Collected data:
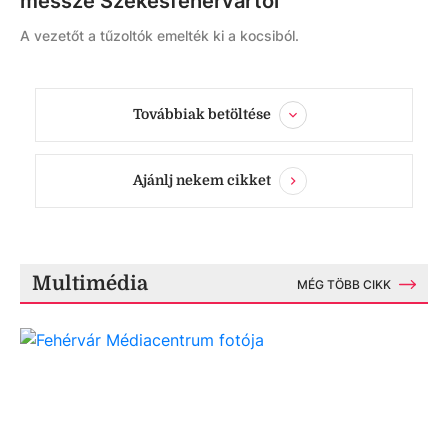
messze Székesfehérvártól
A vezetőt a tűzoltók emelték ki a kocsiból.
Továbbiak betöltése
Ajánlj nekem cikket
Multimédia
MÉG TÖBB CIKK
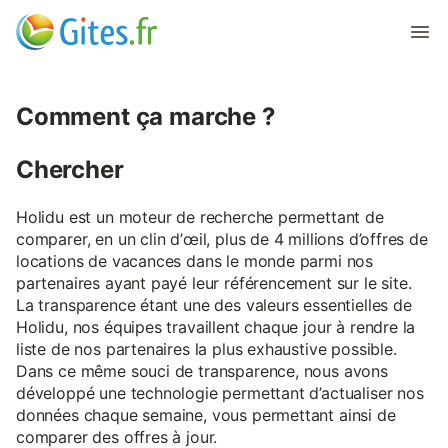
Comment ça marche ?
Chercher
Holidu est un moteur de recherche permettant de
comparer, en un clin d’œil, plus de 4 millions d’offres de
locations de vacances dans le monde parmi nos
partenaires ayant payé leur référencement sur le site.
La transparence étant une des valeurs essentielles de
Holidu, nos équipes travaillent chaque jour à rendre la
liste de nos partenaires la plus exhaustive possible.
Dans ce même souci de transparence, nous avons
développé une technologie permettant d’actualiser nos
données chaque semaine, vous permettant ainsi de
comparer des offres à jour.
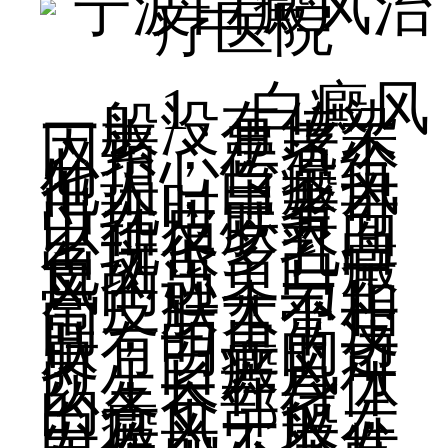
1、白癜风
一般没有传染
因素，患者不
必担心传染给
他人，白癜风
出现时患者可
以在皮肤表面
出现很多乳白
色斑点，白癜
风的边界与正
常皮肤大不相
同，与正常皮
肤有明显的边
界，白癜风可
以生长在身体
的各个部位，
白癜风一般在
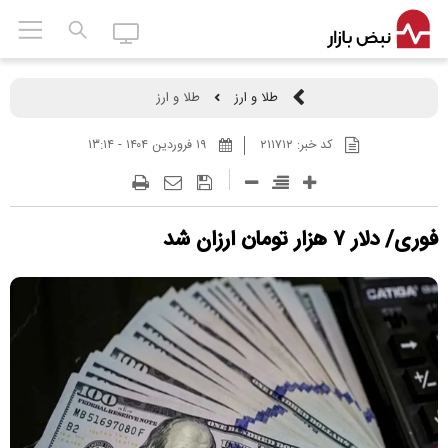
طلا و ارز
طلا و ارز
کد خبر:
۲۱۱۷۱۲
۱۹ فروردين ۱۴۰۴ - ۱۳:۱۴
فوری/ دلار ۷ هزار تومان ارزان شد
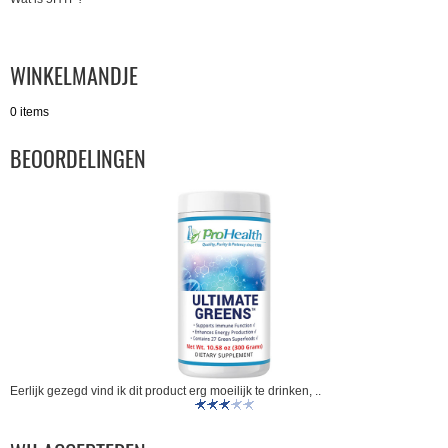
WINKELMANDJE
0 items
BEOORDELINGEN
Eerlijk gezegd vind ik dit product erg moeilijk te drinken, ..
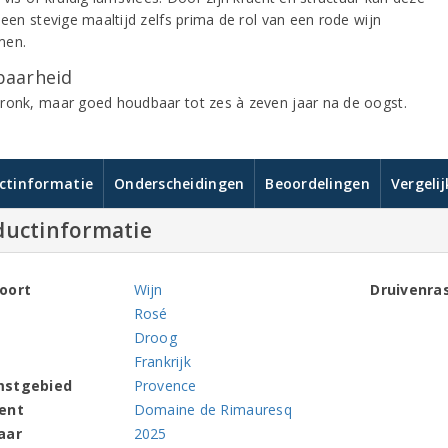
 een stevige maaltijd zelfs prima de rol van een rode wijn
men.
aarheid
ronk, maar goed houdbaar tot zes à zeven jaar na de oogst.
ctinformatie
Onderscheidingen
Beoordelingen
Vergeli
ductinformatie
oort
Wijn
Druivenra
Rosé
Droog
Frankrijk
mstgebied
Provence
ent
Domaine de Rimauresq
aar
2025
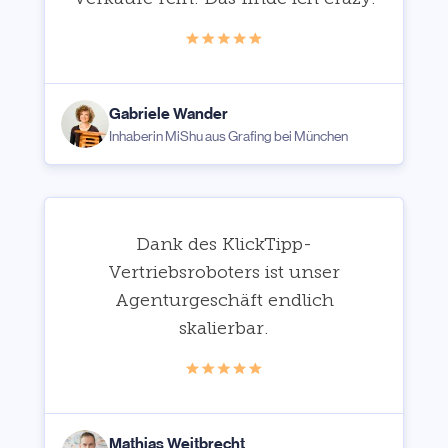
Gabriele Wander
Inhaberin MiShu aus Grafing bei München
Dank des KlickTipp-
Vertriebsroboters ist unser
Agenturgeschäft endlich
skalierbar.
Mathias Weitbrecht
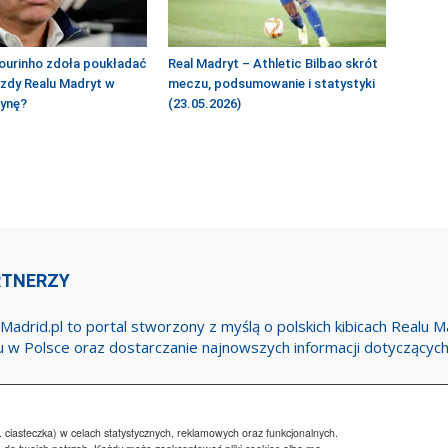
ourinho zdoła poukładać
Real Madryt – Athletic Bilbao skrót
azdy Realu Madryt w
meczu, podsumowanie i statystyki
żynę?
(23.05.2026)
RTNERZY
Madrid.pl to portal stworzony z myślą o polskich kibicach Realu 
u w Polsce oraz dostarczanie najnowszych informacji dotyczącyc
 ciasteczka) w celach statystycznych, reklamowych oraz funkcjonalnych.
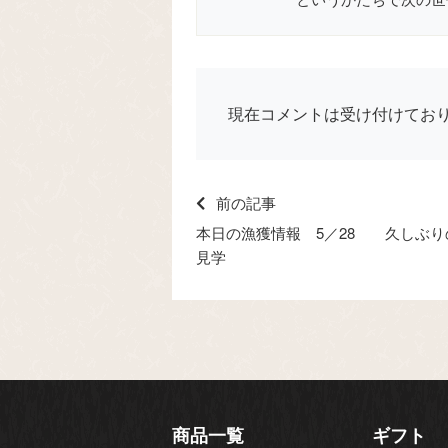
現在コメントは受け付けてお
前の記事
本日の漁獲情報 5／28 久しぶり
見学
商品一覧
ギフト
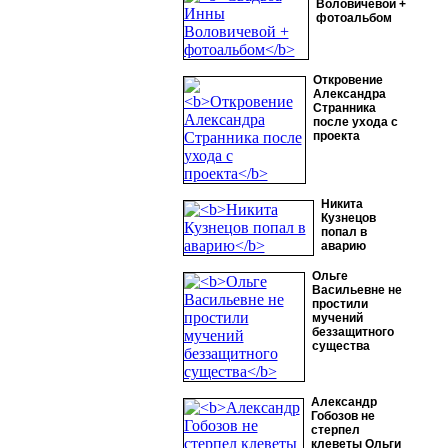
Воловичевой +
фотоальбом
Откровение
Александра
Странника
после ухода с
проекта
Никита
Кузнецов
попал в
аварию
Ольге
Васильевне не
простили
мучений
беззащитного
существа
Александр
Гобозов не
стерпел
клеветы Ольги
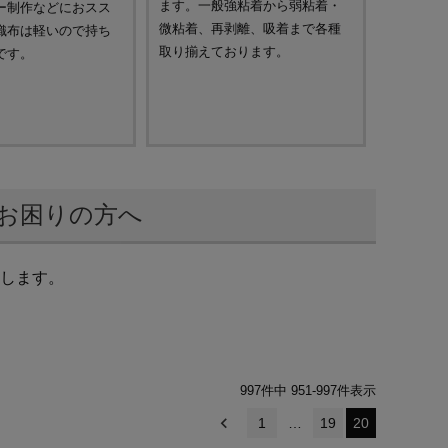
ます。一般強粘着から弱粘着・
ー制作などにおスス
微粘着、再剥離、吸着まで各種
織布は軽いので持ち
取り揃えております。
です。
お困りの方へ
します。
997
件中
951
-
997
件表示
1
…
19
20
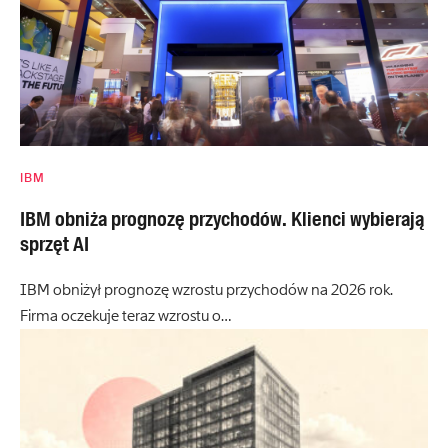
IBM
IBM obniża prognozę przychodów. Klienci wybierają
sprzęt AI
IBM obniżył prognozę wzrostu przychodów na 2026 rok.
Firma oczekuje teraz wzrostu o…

What is being asked: Copy the rows from the line containing "Воловичевой +" through the end of the rows, keeping both ends. Leave the pictures out of your answer.

Output of the exercise:
Воловичевой +
фотоальбом
Откровение
Александра
Странника
после ухода с
проекта
Никита
Кузнецов
попал в
аварию
Ольге
Васильевне не
простили
мучений
беззащитного
существа
Александр
Гобозов не
стерпел
клеветы Ольги
ます。一般強粘着から弱粘着・
ー制作などにおスス
微粘着、再剥離、吸着まで各種
織布は軽いので持ち
取り揃えております。
です。
お困りの方へ
します。
997
件中
951
-
997
件表示
1
…
19
20
IBM
IBM obniża prognozę przychodów. Klienci wybierają
sprzęt AI
IBM obniżył prognozę wzrostu przychodów na 2026 rok.
Firma oczekuje teraz wzrostu o…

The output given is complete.